Fenil Shah (born 20 April 1995) is an Indian chess player, who holds the FIDE title of International Master (IM). He was the youngest rated chess player in 2002 and also the youngest chess player to represent Indian Team.

== Early life and education ==
Fenil Shah was born in Ahmedabad, Gujarat, India. He did his early schooling at Udgam School and pursued high school at St.Xaviers Loyola hall. Shah graduated with Bachelor's in Civil Engineering from Nirma University in 2017. Fenil was introduced to the chessboard at the age of five. He has a Masters in Construction Management from Purdue University in West Lafayette, United States.

==Chess career==
Fenil was introduced to the chessboard at the age of five. His journey began when he won his first-ever state Championship U-7 category. In 2002, he finished third in the U-7 Category National Championship in Lucknow. He was also adjudicated as the youngest-rated player of India in the same year.

In August 2003, he won the British U-11 and U-9 Categories at Smith and Williamson British Championship in Edinburg, Scotland. He also won the silver medal in Commonwealth Youth Championship U10 in 2003. Consequently, in 2005 he secured a silver medal in Asian Youth U10 Championship in New Delhi.

In 2006, he became the National U11 Champion of India and got selected for the India Team to represent India on international platforms. Later on, he went on to win myriad Asian and Commonwealth Medals at international platforms in consecutive years.

In the Chennai Open in 2010, Fenil finished with 8 points out of 11, one point behind the eventual winner Turov Maxim. He defeated Grandmaster Gutov Andrey in the tournament and secured his first International Master Norm.
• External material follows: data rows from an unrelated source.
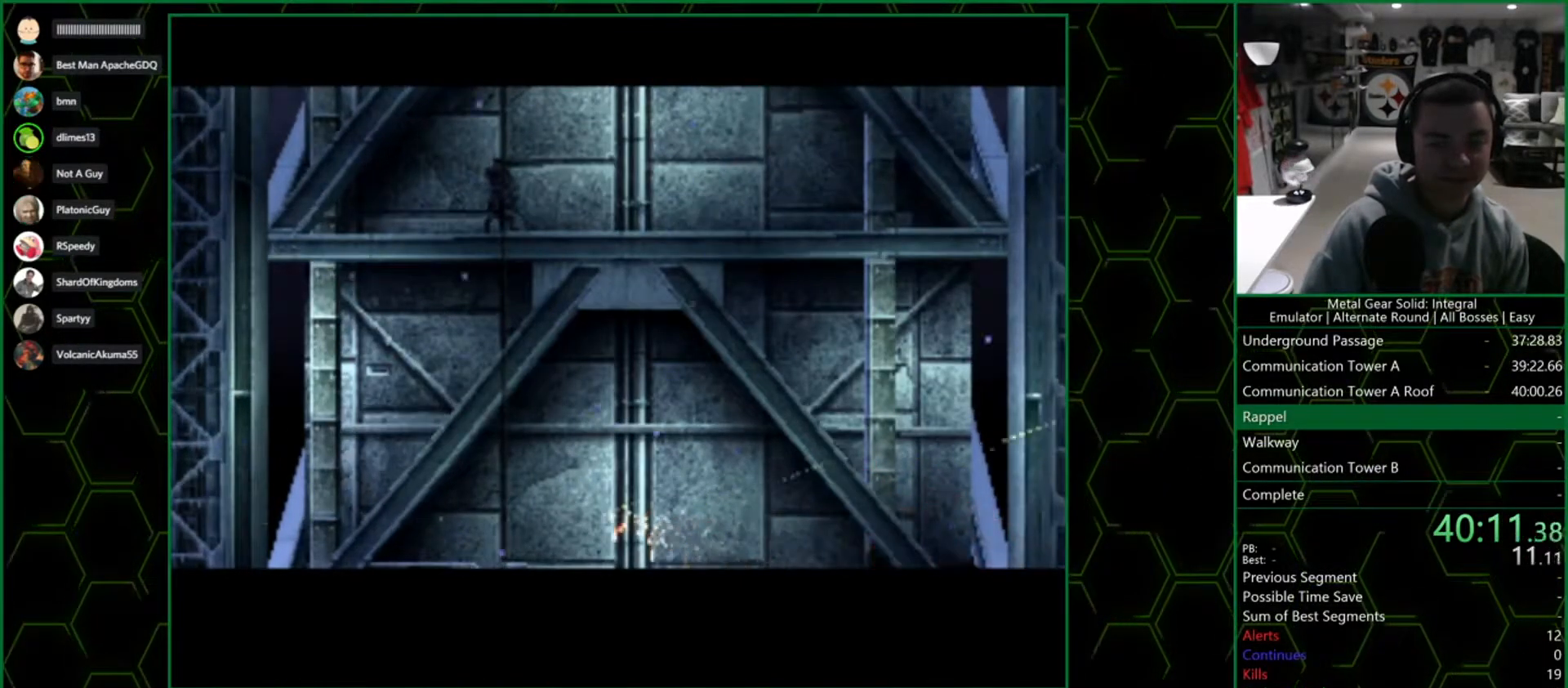
{"buttons": ["CROSS", "DPAD_DOWN"], "left_stick": "center", "right_stick": "center", "events": [[383, "DPAD_DOWN", "up"], [433, "DPAD_DOWN", "down"]]}
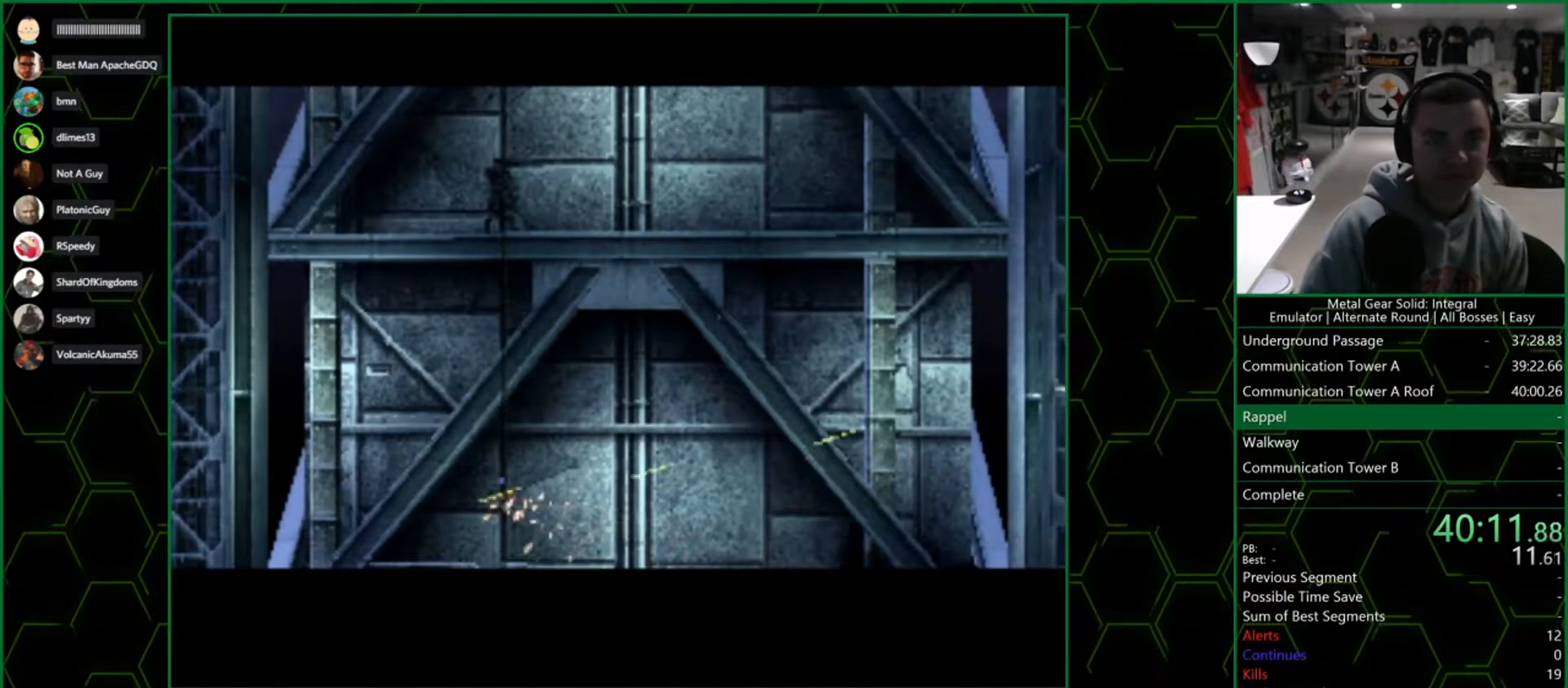
{"buttons": ["CROSS", "DPAD_DOWN"], "left_stick": "center", "right_stick": "center", "events": []}
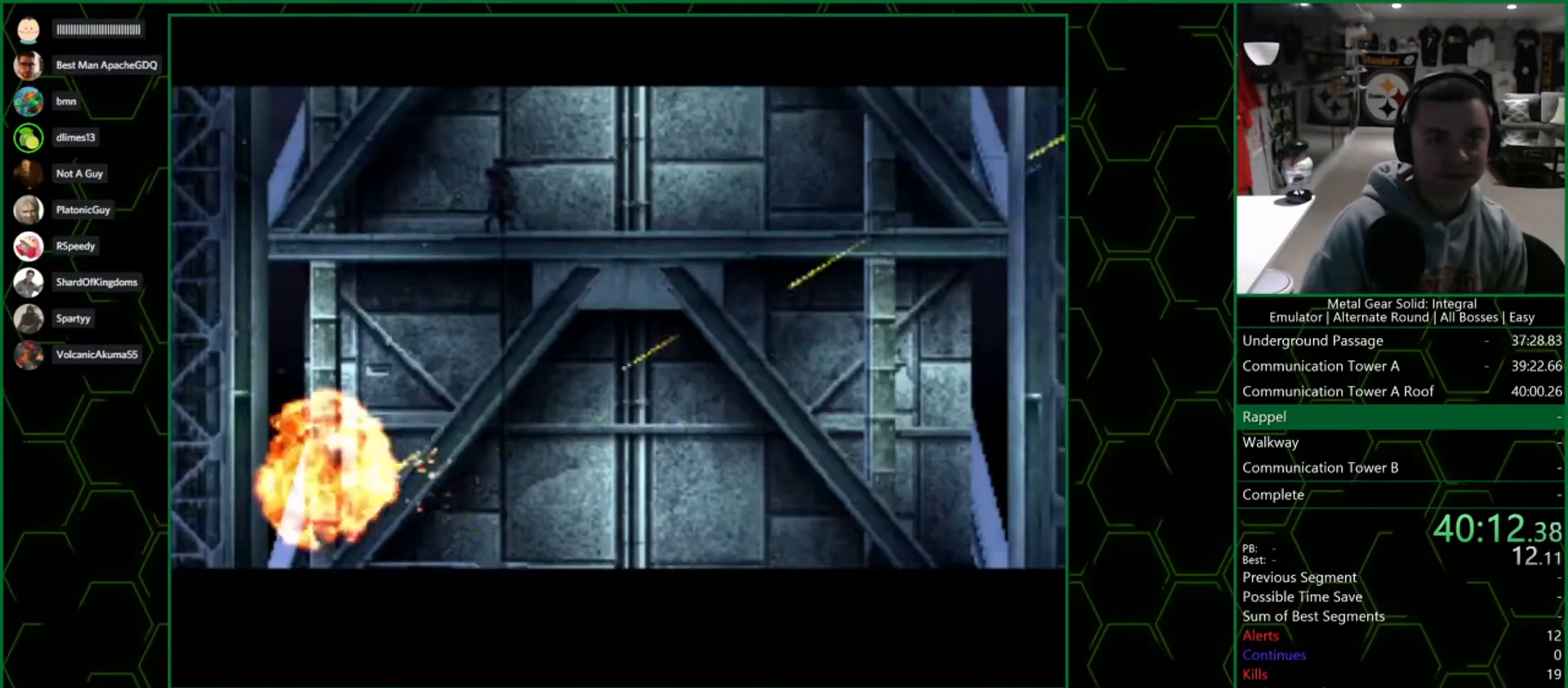
{"buttons": ["CROSS", "DPAD_DOWN"], "left_stick": "center", "right_stick": "center", "events": []}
He earned the title of FIDE Master (FM) after breaching the 2300 Elo rating mark in the Catalan Circuit.

He secured his second International Master Norm in Rilton Cup 2017–18 in Stockholm, Sweden defeating International Master Krisel Robert in the final crucial game. In Aeroflot Open in Moscow, Russia Shah earned his final International Norm with a round to spare and thus completed his norm requirements. Fenil completed his title formalities in May 2018 when he had a published rating of 2411, thus completing the rating criteria and becoming an International Master. He was awarded the International Master Title in the 2nd Presidential Board Meeting at Bucharest, Romania.